■ Activity 1 ■
From the blog post on licensing MOOCs, repeat word for word the passage that begins at "In the academy, there" and stops after "attitude is changing.".
■ Activity 2 ■
Decide whether each statement agrees with the blog post on licensing MOOCs, answering yes or no and quoting the deciding words: (a) The author requested $3K on top of the $4K in salary included in the offer. (b) The university administration concluded that the author had behaved unethically. (c) UT continues to give across-the-board raises.
Given passage section start
Tuesday, March 19, 2013

Show me the $$?: Licensing MOOCs

A lot of things keep me up at night (apart from the kittens playing hide and seek in the bed covers as soon as the lights go out, my toes be damned!)  As sleep eludes me, I find my mind wandering back to the ongoing conversations about US--and global--higher education, and to the role that MOOCs are, can, and almost certainly will play in the mission of post-secondary education. Lately, I have been thinking a lot about what it will mean to monetize a MOOC and, specifically, what it will mean for a faculty-created course to be licensed and sold to other institutions.  Who profits?  Who controls distribution and use?  UT won't allow their logo to be used on, for instance, Classics Department t-shirts that they deem "racy."  Will individual professors similarly be able to control the distribution and use of their courses?  Will they collect royalties, as they currently do from published books?  What financial cut will course designers, assessment specialists, and producers get (if any)?

In the academy, there is the odd but persistent notion that faculty don't and shouldn't care about money.  While it is certainly true that many of us are not compensated all that well for our time or level of education and accomplishment, we also have mortgages (or rent) to pay and all the other costs associated with living the middle class life.  The halls of a university remain one of the few places where money should be discussed only in hushed voices and with at least slight scorn.  Like the monks of old, we pretend that we have sworn off worldly indulgences and revel in the joy of asceticism.  Slowly, as younger generations of scholars from middle-class and even lower class backgrounds opt for an academic career, this ridiculous attitude is changing.

Still, there is no surer way to tar and feather a colleague than to accuse him/her of greed.  I was the victim of just such an accusation when, in the midst of negotiating the terms of a pre-emptive offer that barely headed off an actual offer, I dared to ask for an additional $3K to be added to the $4K in salary that was part of the offer--the audacity!  the greed!  Initially, a small group of co-workers (they suggested that I had somehow invented the potential of a job offer--an utter impossibility in the small discipline of Classics--and demanded that the university administration investigate.  They did (all without my knowledge until a few years post factum) and found that I had acted ethically.  Despite being told that their accusations were baseless, they revived them when I came up for tenure, attempting to suggest that such a greedy and unethical character was surely undeserving (too bad I had stellar letters of support as well as an excellent teaching and service record).  One co-worker continued to try to smear my reputation with my colleagues by asserting, in essence, that I was greedy and depriving them of money.  It is a strategy that seems ludicrous to anyone in the "real world"; but I suspect that other faculty can understand why money is such a delicate subject, particularly at a time when there are fewer resources to go around (UT, for instance, has essentially stopped giving across-the-board raises and insists that departments reward only a percentage of the faculty in each department--a strategy that helps weak departments and punishes strong departments).
Given passage section end
Supplied entries section start
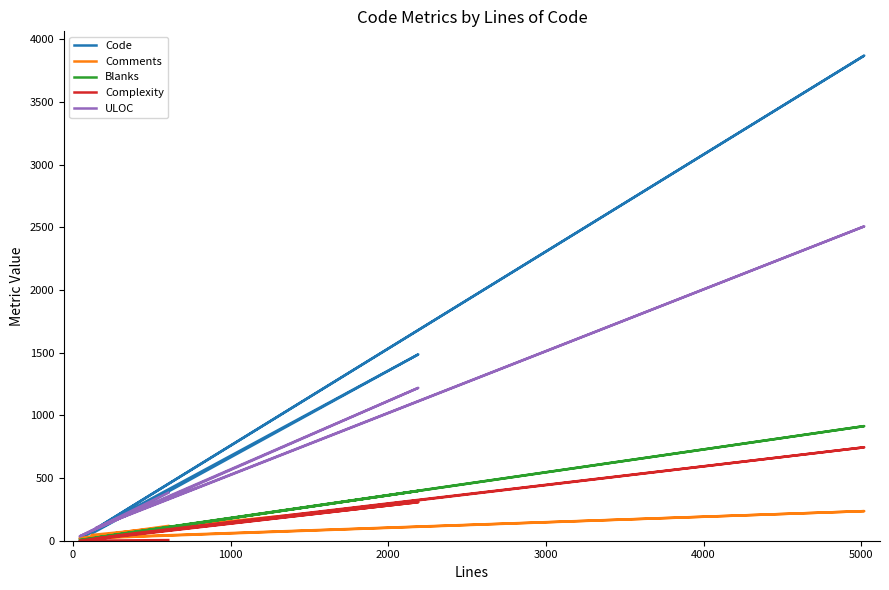

The value of Code at −1000 is 84. True or false?

False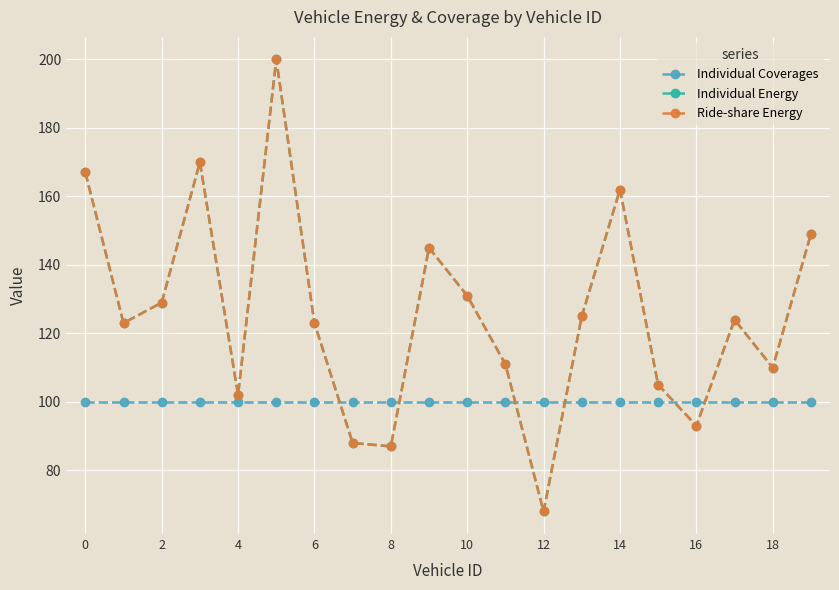

What is the label of the 11th point from the left?

10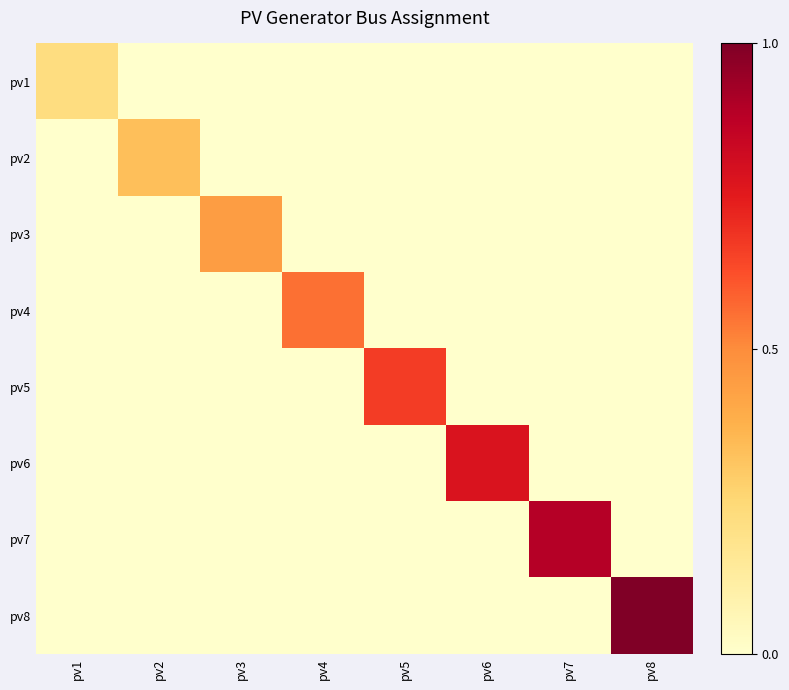

At which category is the sum across all series the highest?

pv8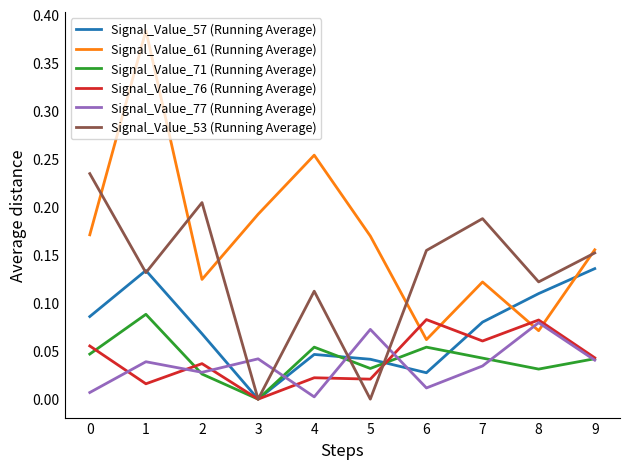

How many intersections are there between Signal_Value_61 (Running Average) and Signal_Value_57 (Running Average)?

2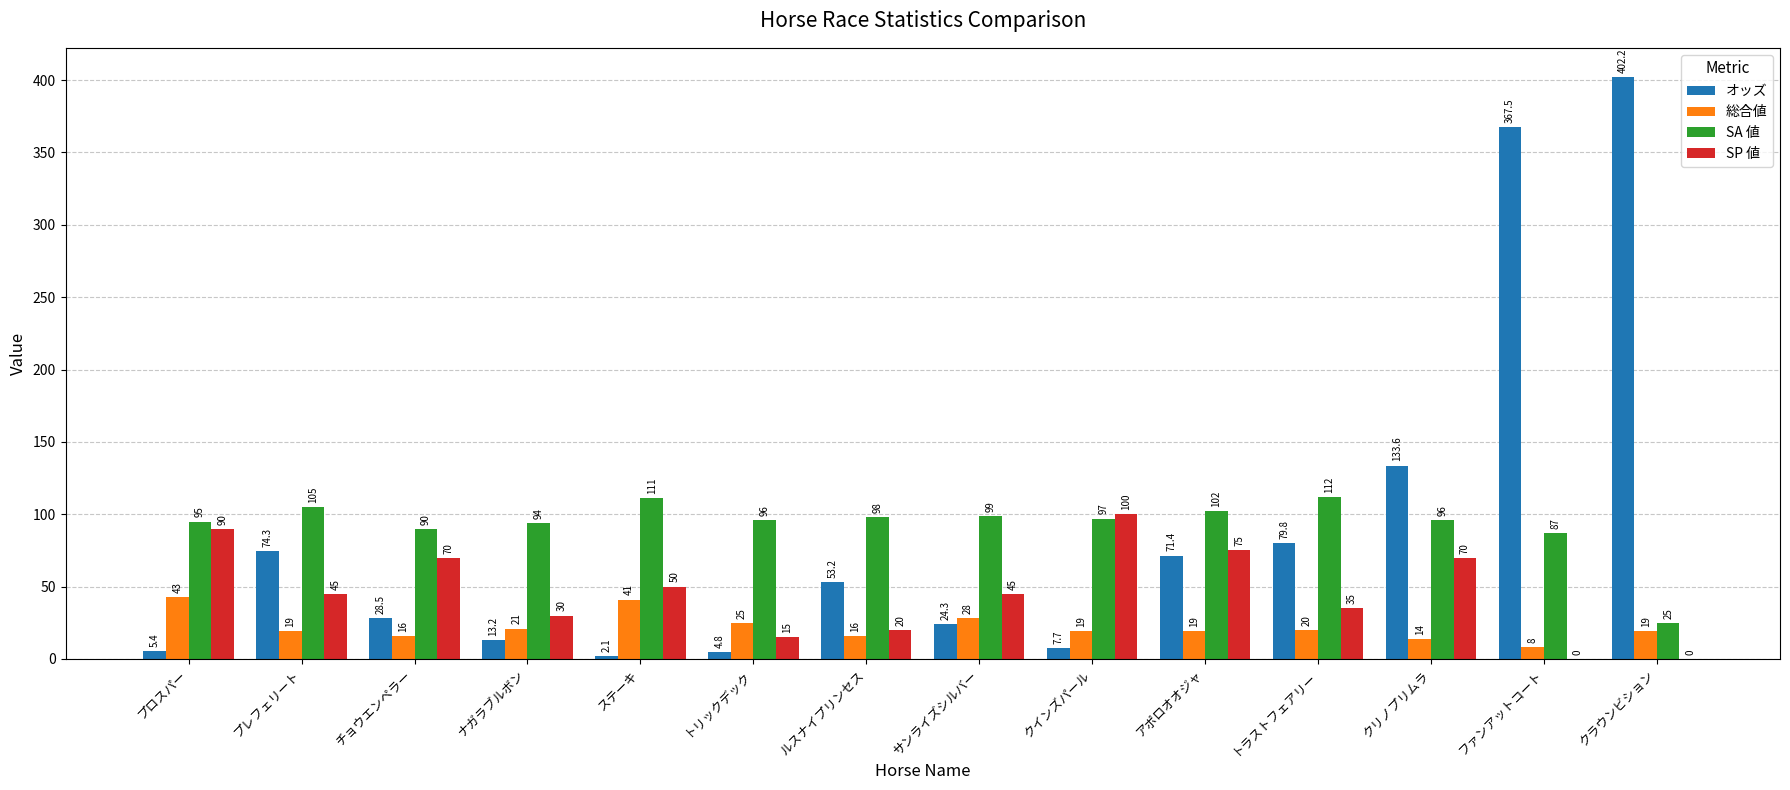

How many series are shown in this chart?

4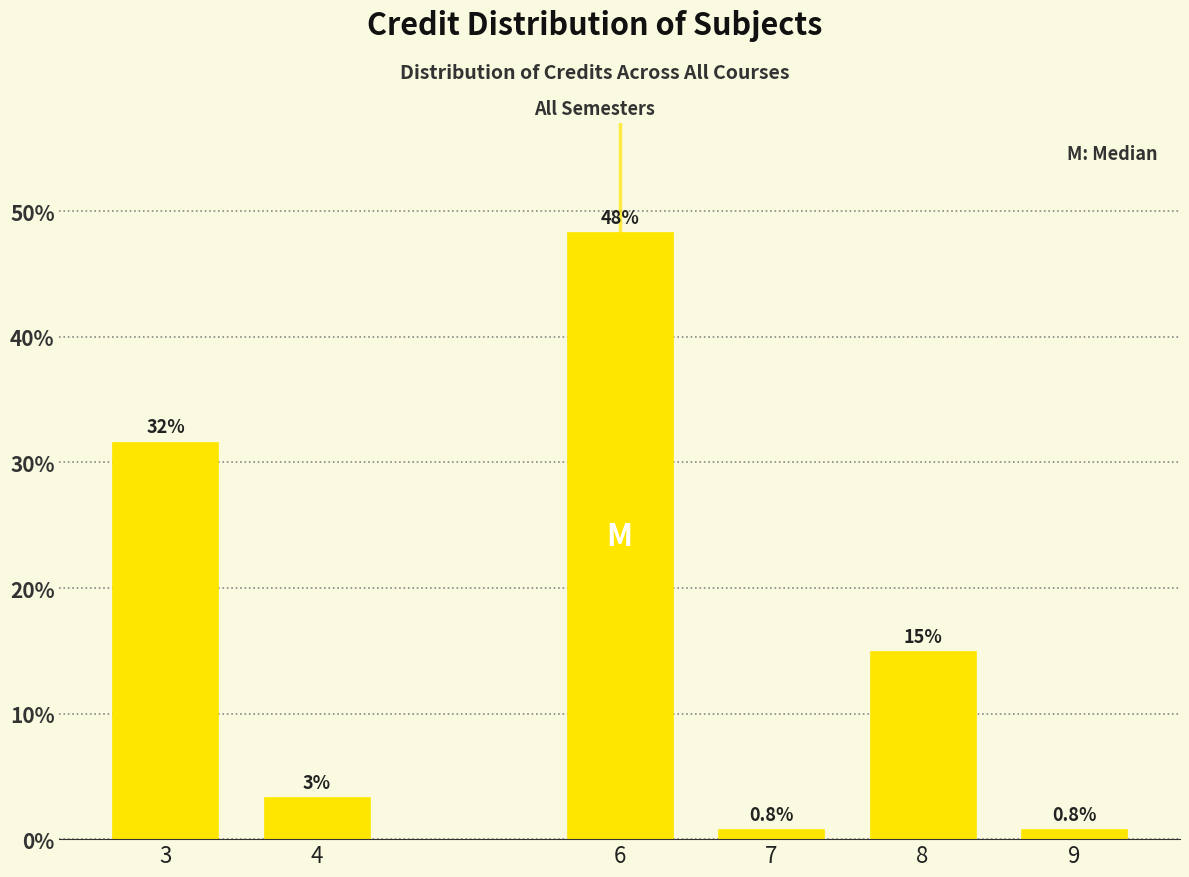

Which label corresponds to the largest value in the chart?

6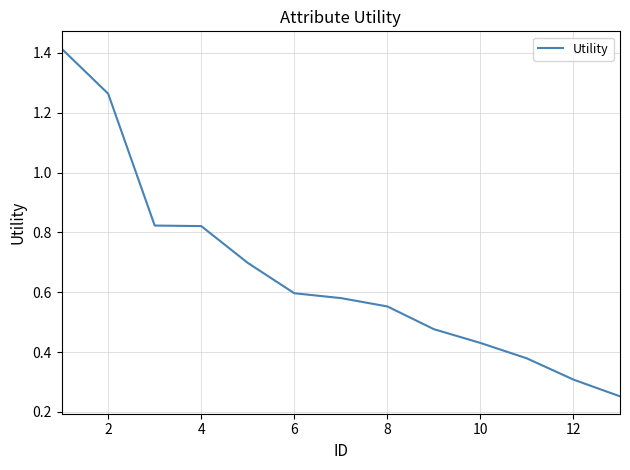

True or false: the data shows 0.2 at 12.

False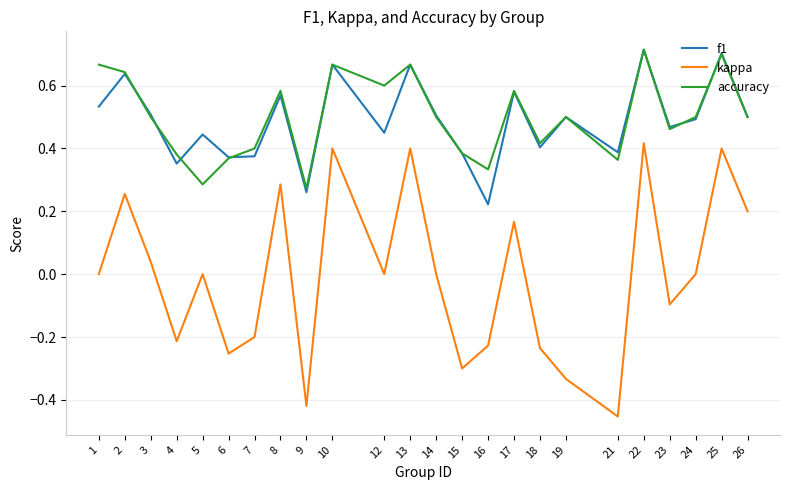

The accuracy series shows 0.1 at 18. True or false?

False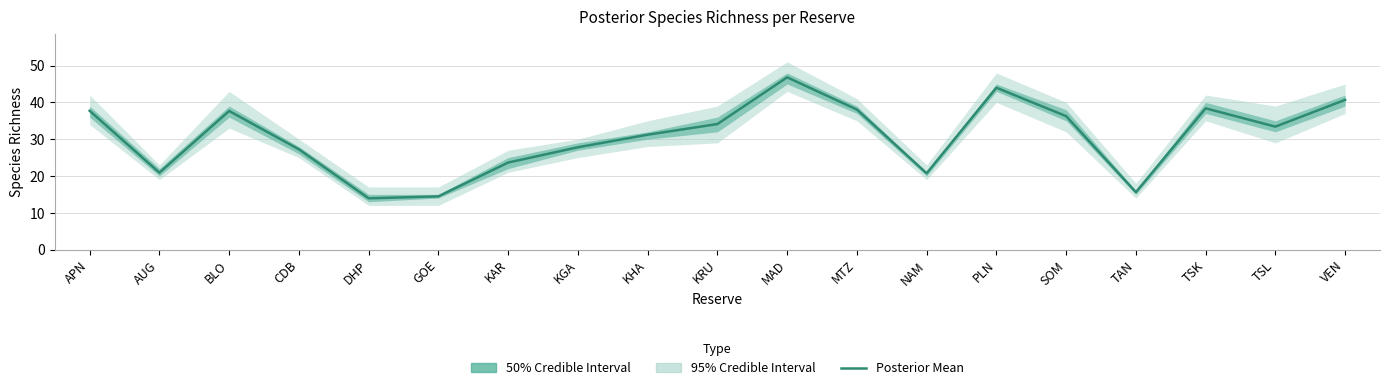

What is the change in value from KGA to TAN?

-12.2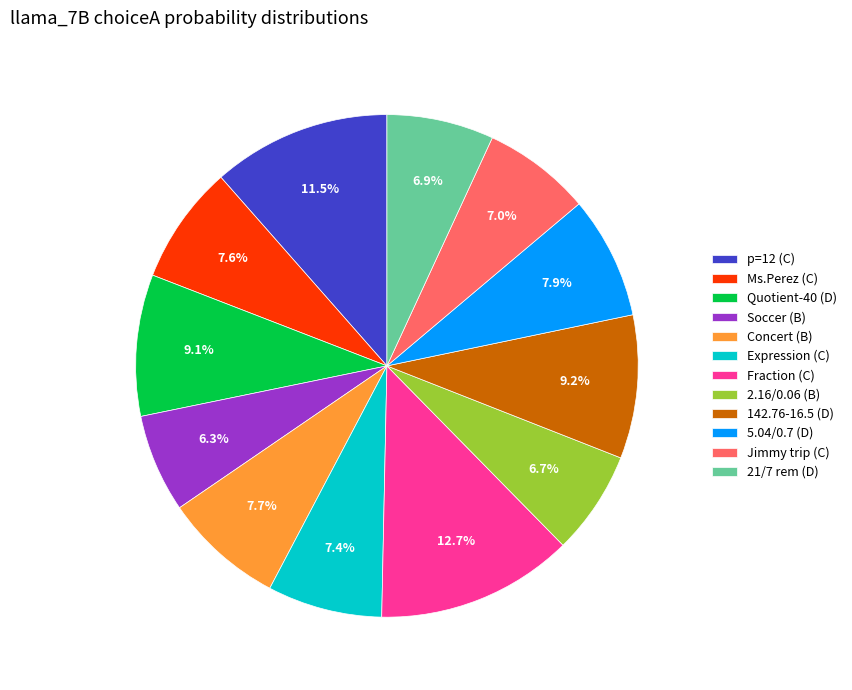

Count the number of slices in the pie.

12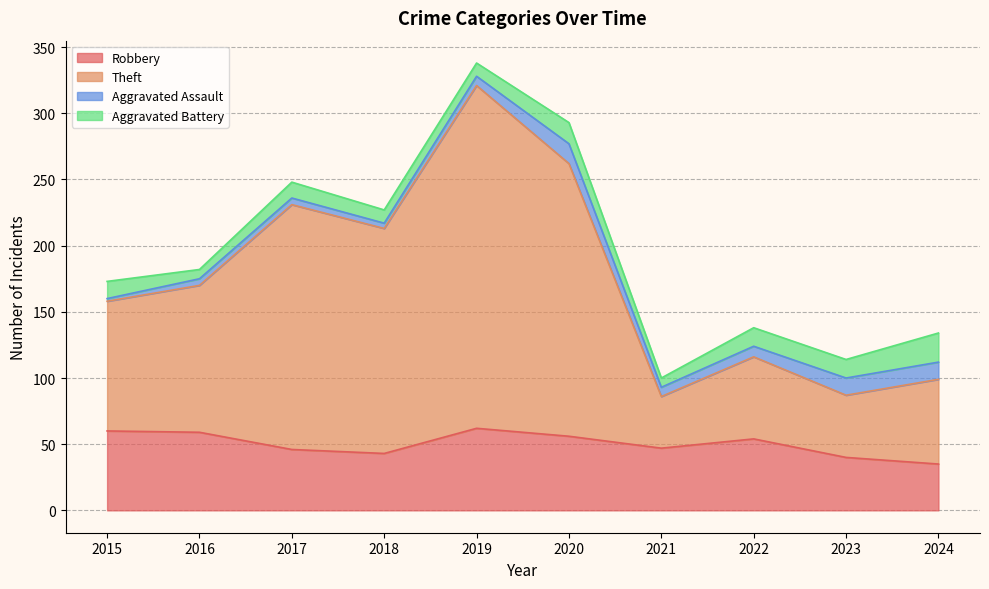

Which series changed the most between 2017 and 2019?

Theft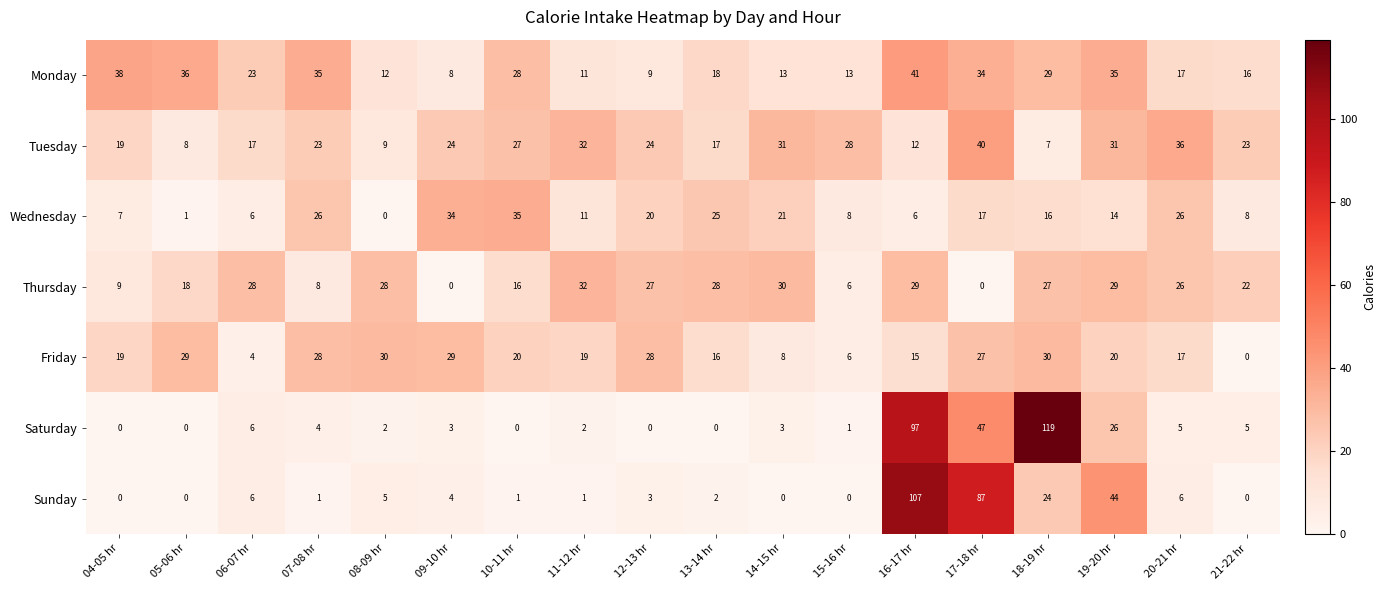

What is the average value of the Saturday series?

18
Supplied entries section end
■ Written response 1 ■
In the academy, there is the odd but persistent notion that faculty don't and shouldn't care about money.  While it is certainly true that many of us are not compensated all that well for our time or level of education and accomplishment, we also have mortgages (or rent) to pay and all the other costs associated with living the middle class life.  The halls of a university remain one of the few places where money should be discussed only in hushed voices and with at least slight scorn.  Like the monks of old, we pretend that we have sworn off worldly indulgences and revel in the joy of asceticism.  Slowly, as younger generations of scholars from middle-class and even lower class backgrounds opt for an academic career, this ridiculous attitude is changing.

■ Written response 2 ■
(a) Yes: "I dared to ask for an additional $3K to be added to the $4K in salary that was part of the offer"
(b) No: "found that I had acted ethically"
(c) No: "UT, for instance, has essentially stopped giving across-the-board raises"